Let me start by defining what growth hacking is. Before that, a bit of background, Sean Ellis is the brains behind the term growth hacking. He coined the term about 10 years ago; by the way, he is the Chief Executive Officer of GrowthHackers. I usually prefer to put together a definition in my own words. Growth hacking is a multi-dimensional exploration of principles and approaches directed towards stimulating the continued growth of a business. Most people think that growth hacking is some preset formula used to make a business grow, well, it is not. Consider how hacking of computers or computer systems is done. It really takes a somewhat trial and error approach – growth hacking typically is like that. I will explain a bit more before discussing some examples of growth hacking.

Growth Hacking – Further Explanation

Growth is more of a process than it is an event. There are basically 3 things that are involved when it comes to growth hacking. These are marketing strategies, the use of data analytics, and the use of tech-based innovations. The thrust is to push business growth i.e. surges in customer bases and revenue inflows. The concept revolves around systematically conducting tests directed at growing an active customer base. Do not mistake growth hacking for marketing in general. The two are often confused especially because their core functions are somewhat similar. Marketing in essence is part of growth hacking.

In growth hacking, the metrics you choose to measure are extremely important. You must not only choose them but be sure you are choosing ones that really matter. For example, you cannot necessarily measure the growth of a business by solely looking at just the total number of people following your business page, say, on Instagram. Comments, likes, shares, and the like will be much more objective metrics to look at.


Dropbox did quite many things to expand its customer base. One of them was to incentivise customer referrals. Essentially when you refer other people to Dropbox you would get a data reward. There is also another way where customers could use outbound links on their site to social media sites. Just by the click of a button, you could connect to any of the common social media platforms such as Facebook. When you do that there were data rewards that you got. Remember that Dropbox is a file hosting service so those data rewards were extra storage space.
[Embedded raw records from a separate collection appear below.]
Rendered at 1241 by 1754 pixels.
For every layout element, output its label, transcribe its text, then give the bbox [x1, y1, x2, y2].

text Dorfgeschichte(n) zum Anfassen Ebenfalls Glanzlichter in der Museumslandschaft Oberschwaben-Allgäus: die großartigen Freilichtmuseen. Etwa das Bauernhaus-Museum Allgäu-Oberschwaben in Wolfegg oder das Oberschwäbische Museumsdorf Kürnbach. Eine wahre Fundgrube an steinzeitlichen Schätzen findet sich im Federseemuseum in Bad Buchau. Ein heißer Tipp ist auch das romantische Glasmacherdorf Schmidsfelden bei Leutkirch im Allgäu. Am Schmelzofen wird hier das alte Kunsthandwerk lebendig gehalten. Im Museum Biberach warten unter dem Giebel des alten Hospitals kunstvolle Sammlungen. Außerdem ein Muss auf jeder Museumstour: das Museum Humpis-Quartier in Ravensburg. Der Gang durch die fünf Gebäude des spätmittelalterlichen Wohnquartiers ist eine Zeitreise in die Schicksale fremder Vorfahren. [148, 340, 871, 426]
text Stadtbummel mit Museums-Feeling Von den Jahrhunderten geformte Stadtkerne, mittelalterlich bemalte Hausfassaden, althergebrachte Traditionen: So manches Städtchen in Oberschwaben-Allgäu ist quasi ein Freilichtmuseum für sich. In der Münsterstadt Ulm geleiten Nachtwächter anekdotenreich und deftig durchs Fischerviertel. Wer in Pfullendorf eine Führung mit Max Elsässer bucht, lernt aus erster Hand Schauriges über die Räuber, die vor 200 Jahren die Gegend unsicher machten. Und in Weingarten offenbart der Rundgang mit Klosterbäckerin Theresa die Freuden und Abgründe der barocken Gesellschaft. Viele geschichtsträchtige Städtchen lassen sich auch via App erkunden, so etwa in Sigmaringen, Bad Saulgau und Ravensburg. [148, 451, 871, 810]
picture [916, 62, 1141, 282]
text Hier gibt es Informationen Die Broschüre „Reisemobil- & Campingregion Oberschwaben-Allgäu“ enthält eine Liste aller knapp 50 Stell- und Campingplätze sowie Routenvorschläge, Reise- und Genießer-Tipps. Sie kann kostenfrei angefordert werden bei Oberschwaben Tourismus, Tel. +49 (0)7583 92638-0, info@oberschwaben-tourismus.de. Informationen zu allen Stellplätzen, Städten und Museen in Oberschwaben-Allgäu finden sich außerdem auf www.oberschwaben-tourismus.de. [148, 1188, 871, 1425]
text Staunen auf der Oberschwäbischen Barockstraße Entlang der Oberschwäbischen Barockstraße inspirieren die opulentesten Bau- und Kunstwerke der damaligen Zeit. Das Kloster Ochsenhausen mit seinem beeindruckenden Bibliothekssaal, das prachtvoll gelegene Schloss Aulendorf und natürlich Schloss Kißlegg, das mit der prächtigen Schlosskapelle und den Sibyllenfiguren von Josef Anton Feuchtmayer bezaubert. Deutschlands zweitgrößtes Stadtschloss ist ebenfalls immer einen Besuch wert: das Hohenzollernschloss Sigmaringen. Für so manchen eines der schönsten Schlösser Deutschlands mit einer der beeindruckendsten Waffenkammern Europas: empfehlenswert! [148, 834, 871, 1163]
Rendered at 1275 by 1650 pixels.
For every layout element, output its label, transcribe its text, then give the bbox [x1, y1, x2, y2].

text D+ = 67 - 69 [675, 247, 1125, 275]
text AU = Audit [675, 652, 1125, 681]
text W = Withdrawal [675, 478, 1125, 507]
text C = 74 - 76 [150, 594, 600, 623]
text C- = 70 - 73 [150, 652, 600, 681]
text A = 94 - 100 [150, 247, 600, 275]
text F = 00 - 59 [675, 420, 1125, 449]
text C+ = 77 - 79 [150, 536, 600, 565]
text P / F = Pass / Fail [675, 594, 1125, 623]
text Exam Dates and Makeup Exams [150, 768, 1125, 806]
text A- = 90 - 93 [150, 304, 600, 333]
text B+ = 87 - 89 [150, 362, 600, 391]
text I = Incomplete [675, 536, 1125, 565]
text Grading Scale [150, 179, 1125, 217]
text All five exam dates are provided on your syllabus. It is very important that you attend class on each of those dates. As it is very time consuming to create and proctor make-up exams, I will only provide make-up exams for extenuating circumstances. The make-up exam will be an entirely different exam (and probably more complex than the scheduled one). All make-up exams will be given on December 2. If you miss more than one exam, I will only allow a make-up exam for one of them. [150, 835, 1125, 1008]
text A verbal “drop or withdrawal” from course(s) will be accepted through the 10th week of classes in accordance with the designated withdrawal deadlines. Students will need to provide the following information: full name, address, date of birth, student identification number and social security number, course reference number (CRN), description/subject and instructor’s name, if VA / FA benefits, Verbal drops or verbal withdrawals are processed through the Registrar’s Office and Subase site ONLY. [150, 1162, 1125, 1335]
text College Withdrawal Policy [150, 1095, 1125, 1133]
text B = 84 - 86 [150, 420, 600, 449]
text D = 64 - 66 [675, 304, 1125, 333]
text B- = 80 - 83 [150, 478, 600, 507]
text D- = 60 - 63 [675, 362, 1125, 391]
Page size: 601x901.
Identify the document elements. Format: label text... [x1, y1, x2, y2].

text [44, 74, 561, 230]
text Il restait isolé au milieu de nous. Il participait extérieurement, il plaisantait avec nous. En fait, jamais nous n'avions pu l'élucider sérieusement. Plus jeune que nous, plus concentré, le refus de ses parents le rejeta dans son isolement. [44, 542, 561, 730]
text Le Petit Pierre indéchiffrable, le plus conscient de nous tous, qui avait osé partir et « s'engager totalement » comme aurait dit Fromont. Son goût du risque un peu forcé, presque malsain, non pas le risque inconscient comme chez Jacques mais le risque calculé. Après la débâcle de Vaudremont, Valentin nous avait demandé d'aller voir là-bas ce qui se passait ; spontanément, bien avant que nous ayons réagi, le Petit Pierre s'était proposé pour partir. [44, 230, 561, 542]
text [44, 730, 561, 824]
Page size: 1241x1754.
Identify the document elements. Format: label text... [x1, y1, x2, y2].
Just like Dropbox, PayPal also adopted a referral system to drive customer inflows. What they did was quite simple and straightforward – refer someone and then you and that person each get US$10. Through that strategy, their customer base grew by as much as 10 per cent every day. The idea is not just to give away money as PayPal did; it is about figuring out incentives you can use to motivate customers to refer others. The other strategy PayPal employed was that someone with a PayPal account could send someone (without a PayPal account) money. By implication, this meant that the recipient would have to open a PayPal account to access the money. This contributed immensely to the growth of PayPal’s customer base.


Airbnb also had to use growth hacking to get to where it is today. One of the first things it did was taking advantage of Craigslist. Craigslist was already a platform where accommodation listings would be placed. This means that the place of choice to look for accommodation listings was Craigslist. Airbnb then linked up its site with Craigslist to make it possible for one to copy a listing they have made on AirBnB to Craigslist. By so doing AirBnB easily tapped into an already huge customer base on Craigslist. Craigslist did also benefit from that arrangement because it was now also tapping into AirBnB’s customer base. Airbnb also used referrals to grow their business. For instance, when someone would refer someone and they subsequently rent a listed property they would get US$25. If a person you refer would end up listing their property on the site you would get US$75. This ultimately drove up AirBnB’s customer base in a remarkable way.


Netflix has used quite many strategies in its quest to rollout growth hacking. The earliest thing they did way back was to dualise its content. There was a time when Netflix content would be available either as DVDs or online. They basically redirected profits from the DVDs side to the online side to grow its strength. The other method they have been using is to purchase the screening rights of highly engaging television shows. This means if you want to watch them you can only find them on Netflix. Of which to watch them you have to subscribe first. They have also augmented this by creating engaging content that is exclusively accessible on Netflix. That way you will have to subscribe if you want to watch that content.


The coming in of EcoCash was, of course, a ground-breaking innovation but it also turned out to be a growth hack. The principle was simple – bring in and popularise a service no one else offers but everyone needs. It forced virtually everyone to get an Econet sim card and use its services. The introduction of agent and merchant lines even grew its customer base further because everyone had to sign-up. It is no wonder why Econet now has over 11 million subscribers and EcoCash has a market share of over 95 per cent.

I shared with you these examples so that you draw some insights. These are things other businesses did that you can use for your business too. Do remember that you should not be stuck to just these examples. You can copy them, that is good, but you can use them as inspiration to come up with your own growth hacks. If you are to survive in the world of business today growth hacking is inevitable. Just to show you how popular growth hacking is, get this: there are now over 32 million indexed web pages on the internet on growth hacking.